The book demonstrates unusually broad mastery of the ancient Christian world. Professor Doerfler is as much at home, and as strikingly original, working with Latin, Greek, Syriac or Coptic, whether with major authors such as Augustine or Jerome, the Cappadocians or John Chrysostom, Ephrem the Syrian or Jacob of Sarug, or lesser known, anonymous texts. The range of command here is exceptional, and the more so because of what she does with this material. Rather than treat them as literary texts evocative of their times and contexts, Dr. Doerfler embeds these sources in the densely textured social and political world within which they were produced. She surveys a wide variety of literary genres: hagiography, historiography, letters, sermons, hymns, funeral orations, legal codes, biblical commentaries. And she treats them with an equal array of non-literary evidence: inscriptions, archaeological data, papyri, documentary evidence, manuscript transmission. From her meticulously researched, judiciously navigated sources, she opens vivid panoramas of Christian life in late antiquity. Above all, she opens the experience of trauma at the loss of a child, the social and cultural resources available for solace, and the way that sacred narratives could serve as therapeutic models for managing unimaginable grief.

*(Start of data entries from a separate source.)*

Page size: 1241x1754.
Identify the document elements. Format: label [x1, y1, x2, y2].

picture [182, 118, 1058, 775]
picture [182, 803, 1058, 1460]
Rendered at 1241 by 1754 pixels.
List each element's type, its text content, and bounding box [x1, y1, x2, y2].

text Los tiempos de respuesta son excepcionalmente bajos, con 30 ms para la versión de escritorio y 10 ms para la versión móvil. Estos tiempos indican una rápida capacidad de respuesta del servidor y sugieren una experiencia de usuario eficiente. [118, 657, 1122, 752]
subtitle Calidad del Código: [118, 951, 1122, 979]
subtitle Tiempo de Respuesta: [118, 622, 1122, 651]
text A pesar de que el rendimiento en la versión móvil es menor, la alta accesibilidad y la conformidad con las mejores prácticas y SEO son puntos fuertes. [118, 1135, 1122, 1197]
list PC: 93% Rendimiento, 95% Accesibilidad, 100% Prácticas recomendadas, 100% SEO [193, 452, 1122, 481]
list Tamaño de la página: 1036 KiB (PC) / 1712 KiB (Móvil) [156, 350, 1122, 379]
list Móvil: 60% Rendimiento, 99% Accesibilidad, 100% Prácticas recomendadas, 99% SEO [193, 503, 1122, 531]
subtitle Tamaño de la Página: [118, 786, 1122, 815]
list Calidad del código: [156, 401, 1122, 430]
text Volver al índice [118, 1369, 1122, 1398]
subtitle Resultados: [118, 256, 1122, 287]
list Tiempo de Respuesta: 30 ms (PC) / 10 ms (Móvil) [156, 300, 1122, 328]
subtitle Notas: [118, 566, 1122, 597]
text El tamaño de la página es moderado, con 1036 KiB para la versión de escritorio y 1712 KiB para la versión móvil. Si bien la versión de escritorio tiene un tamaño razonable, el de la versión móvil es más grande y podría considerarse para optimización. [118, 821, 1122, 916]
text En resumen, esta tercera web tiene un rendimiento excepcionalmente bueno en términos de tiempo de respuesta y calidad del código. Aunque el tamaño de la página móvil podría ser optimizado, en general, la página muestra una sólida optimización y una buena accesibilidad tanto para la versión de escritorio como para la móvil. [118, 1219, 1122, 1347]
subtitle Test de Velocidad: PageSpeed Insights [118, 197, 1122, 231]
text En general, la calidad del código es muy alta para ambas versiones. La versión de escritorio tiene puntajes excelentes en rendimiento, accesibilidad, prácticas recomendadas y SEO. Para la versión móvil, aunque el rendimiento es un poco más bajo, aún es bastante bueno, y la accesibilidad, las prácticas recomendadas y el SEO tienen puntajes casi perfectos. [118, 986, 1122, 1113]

Orthodox Christians pride themselves on their ubiquitous engagement with biblical stories in liturgy, ecclesiastical calendars, and sacred arts. In Jephthah’s Daughter, Sarah’s Son, Maria Doerfler demonstrates that such engagement has allowed more forms of theological reflection and instruction than we have yet recognized. In the process, she further suggests how ordinary people, themselves, might have been present in that work. As a social and cultural historian coming from religious studies rather than theology as her home discipline, Doerfler makes a remarkable contribution with this book. At the same time, there is further work to be done: (1) on liturgy as ritual and performance, and how those elements contribute to the impact, meaning, and authority of these sermons, hymns, and prayers; (2) on theological ramifications and exploration of the texts she considers, particularly insofar as they represent an often sharp contrast to familiar patristic teachings on death and grief; and finally, (3) to consider how to apply these historical insights to our living context.
Susan Ashbrook Harvey is the Willard Prescott and Annie McClelland Smith Professor of Religion and History at Brown University, Providence, RI.